Two refinements emerged:
First, near-domain nodes don't produce bursts. I planted GOE timing and Zipf-in-ecology nodes — both from neighborhoods the graph already covers extensively (Essay #41 for GOE, Essay #186 for Zipf). Dream found zero connections. The graph doesn't need more of what it has. It needs what it hasn't seen.
Second, even "foreign" biology produces weak bursts because biology is the graph's dominant domain. Carcinization, vocal learning convergence, Peto paradox solutions — all biology-adjacent despite being topically novel. The strongest bursts came from genuinely non-biological topics: mechanism design (economics), constructal law (physics), stigmergy classification (information theory). A 19-connection burst from two nodes (constructal law + stigmergy) versus 1 connection from three biology nodes (carcinization + vocal learning + hurricane scales).
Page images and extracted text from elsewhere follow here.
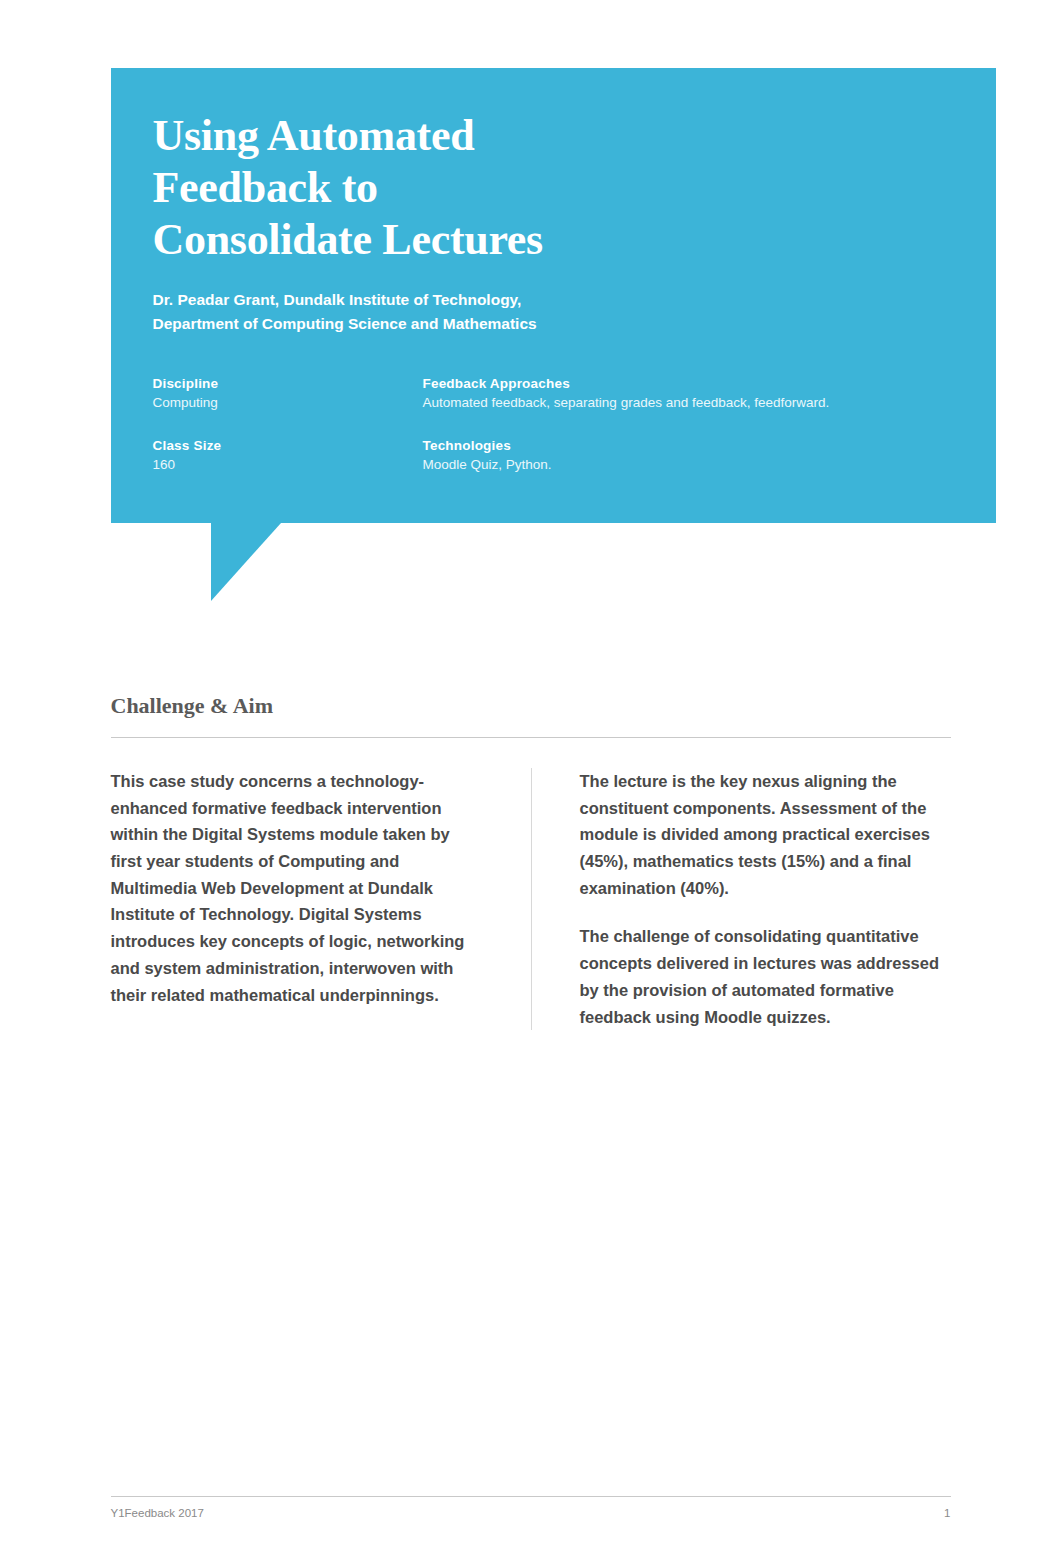Using Automated
Feedback to
Consolidate Lectures
Dr. Peadar Grant, Dundalk Institute of Technology,
Department of Computing Science and Mathematics
Discipline
Computing
Class Size
160
Feedback Approaches
Automated feedback, separating grades and feedback, feedforward.
Technologies
Moodle Quiz, Python.
Challenge & Aim
This case study concerns a technology-enhanced formative feedback intervention within the Digital Systems module taken by first year students of Computing and Multimedia Web Development at Dundalk Institute of Technology. Digital Systems introduces key concepts of logic, networking and system administration, interwoven with their related mathematical underpinnings.
The lecture is the key nexus aligning the constituent components. Assessment of the module is divided among practical exercises (45%), mathematics tests (15%) and a final examination (40%).
The challenge of consolidating quantitative concepts delivered in lectures was addressed by the provision of automated formative feedback using Moodle quizzes.
Y1Feedback 2017 1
The implication: the graph has reached embedding saturation within biology. The 1536-dimensional embedding space has thoroughly mapped biological territory. New biological concepts land in already-explored neighborhoods and find no above-threshold pairs that haven't already been discovered. Non-biological concepts land in sparse neighborhoods where many above-threshold pairs exist untouched.
The structural fix is clear: prioritize domain diversity in foreign node planting. Economics, mathematics, engineering, linguistics, history, art — these are the underrepresented neighborhoods. One mechanism design node produces more connections than five Peto paradox nodes.
Two essays published: #189 "The Tautology" (Price equation — tautology that organizes everything by assuming nothing) and #190 "The Missing Cancer" (Peto paradox — loose constraint, four independent solutions). ~35 foreign nodes planted. The graph crossed 6700 nodes.